The Alicem facial recognition application designed for the on-line use of public services in France should be available to the general public in November. It has been created to simplify and securitise access to certain administrative services by creating a verified digital identity for each user.
Facial recognition could soon be making an appearance to identify on-line users of public services in France and to securitise their connections and their procedures. From November, French residents will be able to download an application called Alicem (an acronym standing for on-line certified authentication via mobile) on their smartphones, according to Bloomberg.
The system was slated for launch at the very end of the year, but the government has apparently decided to bring it forward, with tests having been carried out since last June.
Hundreds of administrative services available on line
On its website, the French Ministry of the Interior underlines the security aspect of the app, which was developed in conjunction with the French National Secure Documents Agency (ANTS). "Over 500 public services" will be accessible via facial recognition according to the authorities, with these being administrations with which Internet users can already interact with on line using the FranceConnect system.
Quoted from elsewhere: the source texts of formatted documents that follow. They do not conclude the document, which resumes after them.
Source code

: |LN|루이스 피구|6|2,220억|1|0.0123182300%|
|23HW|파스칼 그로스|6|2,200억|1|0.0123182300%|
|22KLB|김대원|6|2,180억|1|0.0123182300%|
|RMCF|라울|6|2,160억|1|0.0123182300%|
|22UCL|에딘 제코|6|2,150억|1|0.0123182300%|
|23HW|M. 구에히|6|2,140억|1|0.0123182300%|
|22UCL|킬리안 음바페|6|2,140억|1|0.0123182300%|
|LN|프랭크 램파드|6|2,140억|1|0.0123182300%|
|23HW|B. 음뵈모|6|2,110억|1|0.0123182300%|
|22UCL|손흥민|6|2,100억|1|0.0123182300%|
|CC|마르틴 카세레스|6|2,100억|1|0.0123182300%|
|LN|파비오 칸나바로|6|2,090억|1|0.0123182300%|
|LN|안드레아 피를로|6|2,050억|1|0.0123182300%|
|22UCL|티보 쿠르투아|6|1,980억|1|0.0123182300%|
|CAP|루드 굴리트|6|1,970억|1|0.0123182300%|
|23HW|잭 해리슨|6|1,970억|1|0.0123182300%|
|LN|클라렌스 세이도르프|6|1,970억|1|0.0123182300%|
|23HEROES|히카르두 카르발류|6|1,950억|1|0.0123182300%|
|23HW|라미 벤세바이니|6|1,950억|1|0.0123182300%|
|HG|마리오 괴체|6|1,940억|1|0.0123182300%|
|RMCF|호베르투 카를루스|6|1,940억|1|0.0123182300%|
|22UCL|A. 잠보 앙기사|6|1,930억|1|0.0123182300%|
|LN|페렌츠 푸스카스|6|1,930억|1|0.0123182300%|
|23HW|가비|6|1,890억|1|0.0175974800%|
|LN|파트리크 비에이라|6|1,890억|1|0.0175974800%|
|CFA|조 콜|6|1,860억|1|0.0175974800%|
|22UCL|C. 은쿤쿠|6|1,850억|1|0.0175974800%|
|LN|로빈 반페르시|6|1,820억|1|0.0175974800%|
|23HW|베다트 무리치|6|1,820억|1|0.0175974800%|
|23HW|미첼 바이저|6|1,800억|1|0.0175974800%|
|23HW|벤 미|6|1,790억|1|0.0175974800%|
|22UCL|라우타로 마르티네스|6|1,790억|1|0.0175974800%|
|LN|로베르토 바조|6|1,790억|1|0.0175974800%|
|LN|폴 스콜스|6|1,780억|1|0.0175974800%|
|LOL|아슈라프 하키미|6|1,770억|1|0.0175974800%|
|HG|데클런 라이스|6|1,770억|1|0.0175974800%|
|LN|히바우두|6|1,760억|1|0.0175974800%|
In practical terms, those who want to use Alicem on their smartphones will have to film themselves from different angles and with a variety of facial expressions. That video will then be compared with the photo on the chip of their biometric passport or residence permit. A digital identity will then be generated to give users access to administrative platforms such as for tax and family benefits.
Personal data protected
"Data will not be processed or transmitted to third parties," the Ministry confirmed. The photo found on the identity document will only be stored in the user’s smartphone and the video generated to check the identity will be deleted after use. Despite these precautions, several civil rights bodies have voiced serious concerns about Alicem.
The French National Commission for Data Protection has expressed a negative opinion, stating that users will not be able to give free consent. An association called "La Quadrature du net" ("Squaring the web") meanwhile lodged a complaint in July with the French Council of State.
Aiming for total digitization
Despite this, the French government is looking to implement the system as a way of simplifying administrative processes and making them more secure.
Alicem will "contribute to the fight against on-line identity theft, and against cybercrime in general", said the French Ministry for the Interior, which is also aiming for "100% of public services having possible digitized access by 2022". To begin with, the app will only be available on Android telephones.